▶ **Task a**:
Please render every line of the records below as a JSON list of strings, one string per line, leaving out blank lines and the pictures.

▶ **Reading text**:
┏━━

2

I have the following tables mapped with Entity Framework:

Invoices (InvoiceID, InvoiceNumber, IsPaid)
Parts (PartID, PartNumber, OrganisationID, IsActive)
Invoices_Parts (InvoiceID, PartID, Quantity, IsClaimed)

I'm trying to get a List of InvoiceIDs from the Invoices_Parts table with a number of conditions. The condition I'm having a problem with is "where any Part from Invoices_Parts is active".

The code so far:

IQueryable<int> partIds = db.Parts.Where(x => 
    x.OrganisationID == loggedInUser.OrganisationID).Select(y => y.PartID);
    // && x.IsActive

List<string> invoiceIds = db.Invoices_Parts.Where(x => 
    !x.IsClaimed && x.Invoice.IsPaid && partIds.Contains(x.PartID)
    .DistinctBy(y => y.InvoiceID)

┗━━

▶ **Task b**:
Return the passage of the Entity Framework question above from "Invoices (InvoiceID, InvoiceNumber, IsPaid)" up to and including "PartID, Quantity, IsClaimed)", copied word for word.

▶ **Supplied data**:
┏━━

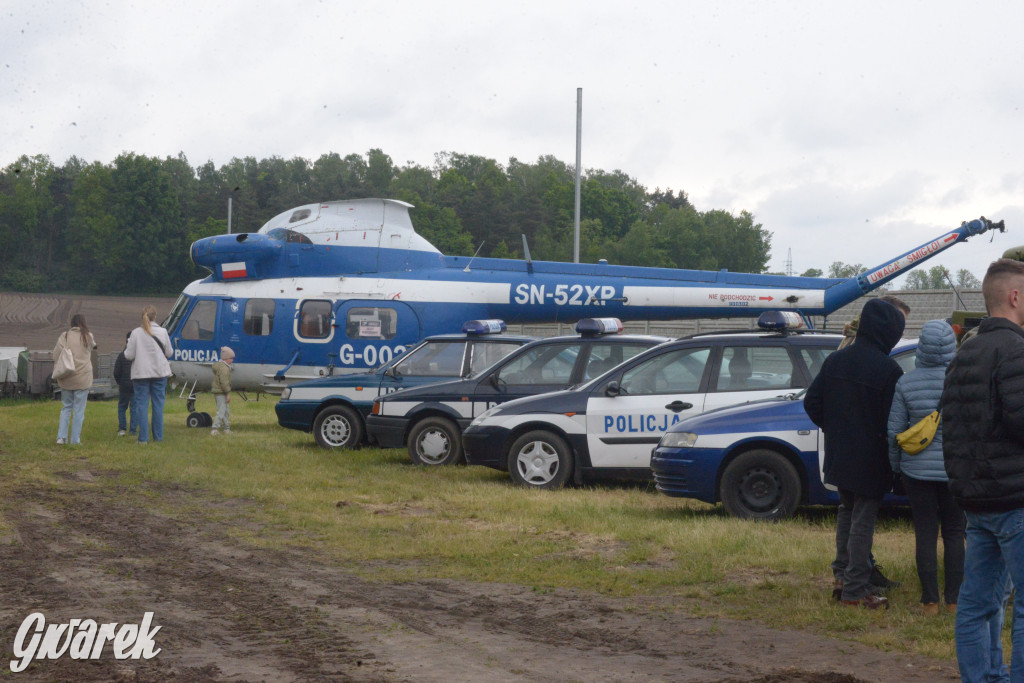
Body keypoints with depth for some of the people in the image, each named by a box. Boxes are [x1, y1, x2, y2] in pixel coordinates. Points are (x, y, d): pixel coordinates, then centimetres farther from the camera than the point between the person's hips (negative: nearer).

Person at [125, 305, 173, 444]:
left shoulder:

┗━━

▶ **Reply a**:
[
  "Body keypoints with depth for some of the people in the image, each named by a box. Boxes are [x1, y1, x2, y2] in pixel coordinates. Points are (x, y, d): pixel coordinates, then centimetres farther from the camera than the point between the person's hips (negative: nearer).",
  "Person at [125, 305, 173, 444]:",
  "left shoulder:"
]

▶ **Reply b**:
Invoices (InvoiceID, InvoiceNumber, IsPaid)
Parts (PartID, PartNumber, OrganisationID, IsActive)
Invoices_Parts (InvoiceID, PartID, Quantity, IsClaimed)